Untitled, by Saburo Tamura

by Meri Mitsuyoshi

“…standing amid the barrack foundation fragments, I was stunned by a sense of recognition. In the distance rose the outline of a mountain that was present throughout my childhood.”

Over three decades ago, I made my first pilgrimage to Topaz—the site of the internment camp in Utah where my grandparents and their families lived during WWII. There was little evidence of what the War Relocation Authority built there forty-plus years before, but standing amid the barrack foundation fragments, I was stunned by a sense of recognition. In the distance rose the outline of a mountain that was present throughout my childhood.

Painting of mountains, desert, and barracks
Untitled, by Saburo Tamura. Courtesy of Meri Mitsuyoshi.

In my grandparents’ bedroom in their home in California hung a landscape painting. An expanse of desert led up to a number of identical, rectangular buildings, and behind them was the focus of the work: a mountain looming over the relatively tiny structures. In keeping with reticent Nikkei (people of Japanese heritage) tradition, words about the painting, as well as the majority of the WWII experience, were left unspoken.

My grandfather, Saburo Tamura, was a chrysanthemum grower in Redwood City before the War. After establishing the nursery, he returned to Japan to marry my grandmother, Isoye Ichihara, and they then crossed the Pacific together to begin their shared life on the San Francisco Peninsula. 

Shortly after Pearl Harbor, the FBI arrested my grandfather at home. My mother, who was fourteen, vividly remembers seeing an agent opening their freezer, pulling out an ice cube tray, and submerging it in water—presumably to search for incriminating evidence. She also recalls that another agent seemed troubled by the sight of a young mother and her three daughters witnessing their father being handcuffed and led away. 

For months, my grandmother was not informed why or where my grandfather was taken, but she eventually learned that he had been sent to Fort Lincoln near Bismarck, North Dakota. My grandparents corresponded prior to the evacuation and continued to do so until the family was reunited in Topaz. My aunt still has these letters, which reflect the influence of my grandfather’s efforts to learn his second language. After immigrating, he exchanged janitorial services for English studies with an instructor at Stanford University. I imagine that his written formality (the thank-you letters I received from him always began with, “Dear Miss Meri Mitsuyoshi”) was a legacy of these lessons. 

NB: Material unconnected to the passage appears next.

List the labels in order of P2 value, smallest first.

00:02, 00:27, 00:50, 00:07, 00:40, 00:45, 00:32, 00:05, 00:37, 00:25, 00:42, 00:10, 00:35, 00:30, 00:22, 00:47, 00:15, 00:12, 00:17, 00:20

At Topaz, my grandfather participated in Chiura Obata’s art classes. It was while studying with Professor Obata that he painted the scene that later hung in a bedroom of his family’s post-war home.  

In 1945, my grandparents returned to California. My grandfather found work as a caretaker on a San Francisco family’s country estate in Woodside. The Tamuras lived on the grounds except for my mother, who worked as a domestic in the owner’s primary home in San Francisco while attending secretarial school. After graduating, my mother began working at the VA in Menlo Park. Her salary helped make it possible for my grandparents to build their home and reestablish the flower nursery in East Palo Alto.

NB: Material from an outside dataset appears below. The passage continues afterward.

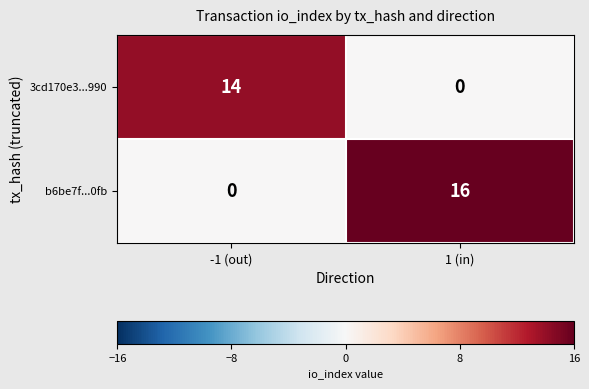

Rank the series at -1 (out) from lowest to highest value.

b6be7f...0fb, 3cd170e3...990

My grandfather died in 1998. A year later, my grandmother, who passed away in 2000, moved with my aunt and uncle to Palo Alto. The painting now hangs in a central gathering area of my aunt’s house. What was once hidden is now in open view.

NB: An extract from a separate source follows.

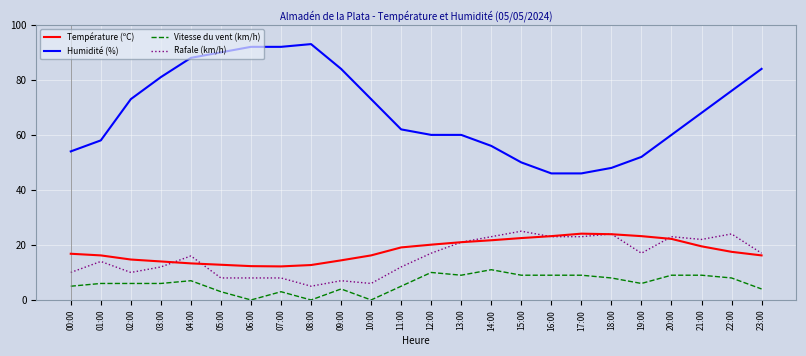

Rank the series at 07:00 from highest to lowest value.

Humidité (%), Température (ºC), Rafale (km/h), Vitesse du vent (km/h)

About the contributor: Meri Mitsuyoshi’s father and mother were relocated to Tanforan and Topaz from the farming and chrysanthemum-growing communities in Irvington and Redwood City, CA. Meri graduated from UC Berkeley, where she earned a degree in Electrical Engineering. While working in Silicon Valley, she drummed with San Jose Taiko, and has recently embarked on a second career as a psychotherapist. Meri lives in San Jose with her husband, Mark Gonnerman, and their cats, Tabi and Sujata.